- **WORK ORDER**:
Select each line below that contains the string "Cambios". The match is case-sensitive.

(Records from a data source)
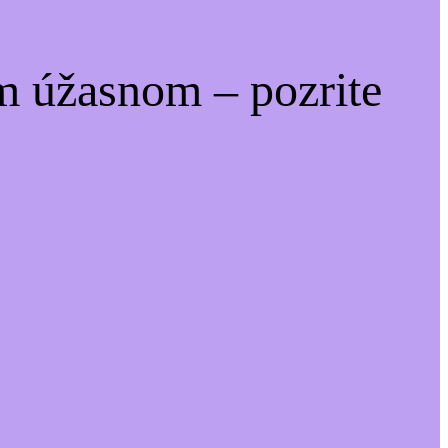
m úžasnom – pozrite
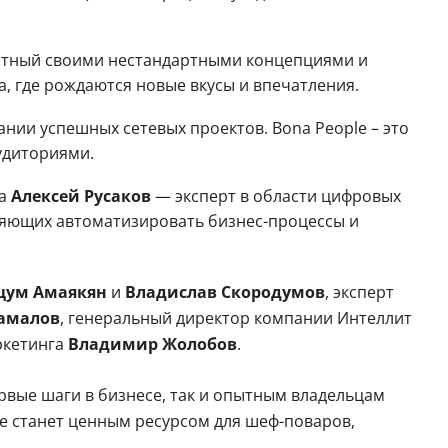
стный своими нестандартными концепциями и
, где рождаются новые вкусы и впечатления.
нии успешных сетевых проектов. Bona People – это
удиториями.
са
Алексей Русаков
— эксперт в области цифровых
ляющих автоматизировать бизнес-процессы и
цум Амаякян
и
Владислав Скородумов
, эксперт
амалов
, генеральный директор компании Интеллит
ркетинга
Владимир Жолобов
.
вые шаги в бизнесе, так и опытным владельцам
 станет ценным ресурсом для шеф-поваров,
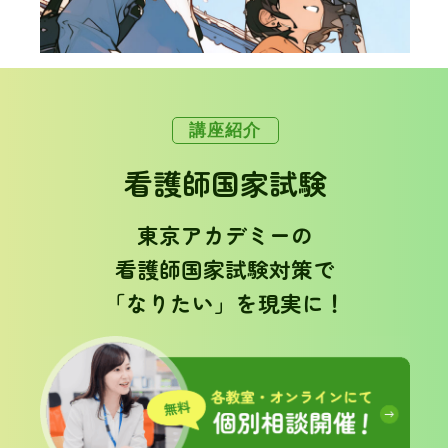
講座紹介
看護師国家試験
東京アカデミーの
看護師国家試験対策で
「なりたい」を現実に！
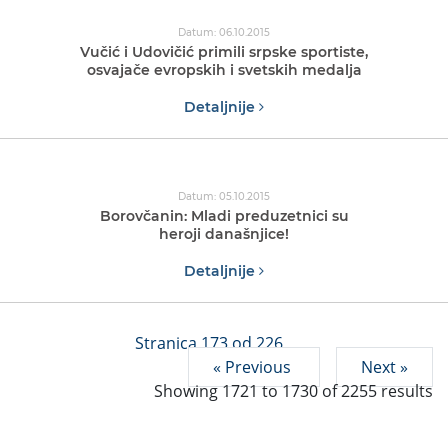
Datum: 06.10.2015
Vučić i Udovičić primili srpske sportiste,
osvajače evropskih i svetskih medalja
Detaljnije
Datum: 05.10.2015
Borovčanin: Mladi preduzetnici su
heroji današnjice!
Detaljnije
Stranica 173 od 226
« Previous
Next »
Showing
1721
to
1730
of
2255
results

--

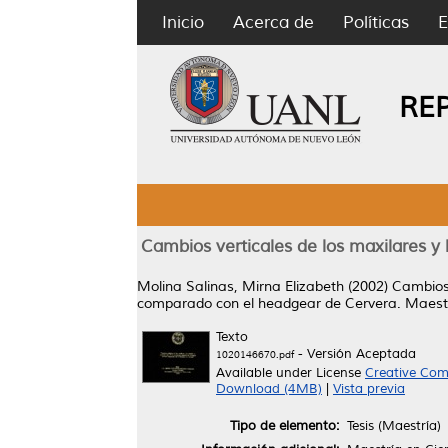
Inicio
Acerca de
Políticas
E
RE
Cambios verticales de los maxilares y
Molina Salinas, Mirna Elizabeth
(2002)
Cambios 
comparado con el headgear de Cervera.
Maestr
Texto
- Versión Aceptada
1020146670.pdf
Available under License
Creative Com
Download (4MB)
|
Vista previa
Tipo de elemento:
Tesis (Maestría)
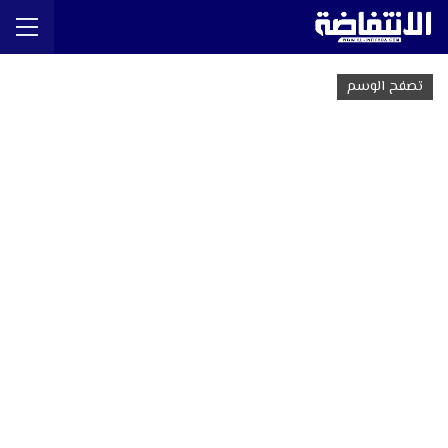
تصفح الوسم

* * *

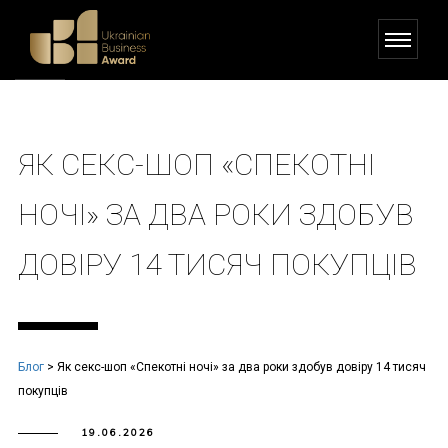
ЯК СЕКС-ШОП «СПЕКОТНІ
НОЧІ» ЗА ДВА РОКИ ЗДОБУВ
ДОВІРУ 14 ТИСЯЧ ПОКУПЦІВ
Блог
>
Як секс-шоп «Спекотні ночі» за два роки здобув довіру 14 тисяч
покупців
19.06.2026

- **ANSWER AREA**:
Cambios verticales de los maxilares y
Cambios 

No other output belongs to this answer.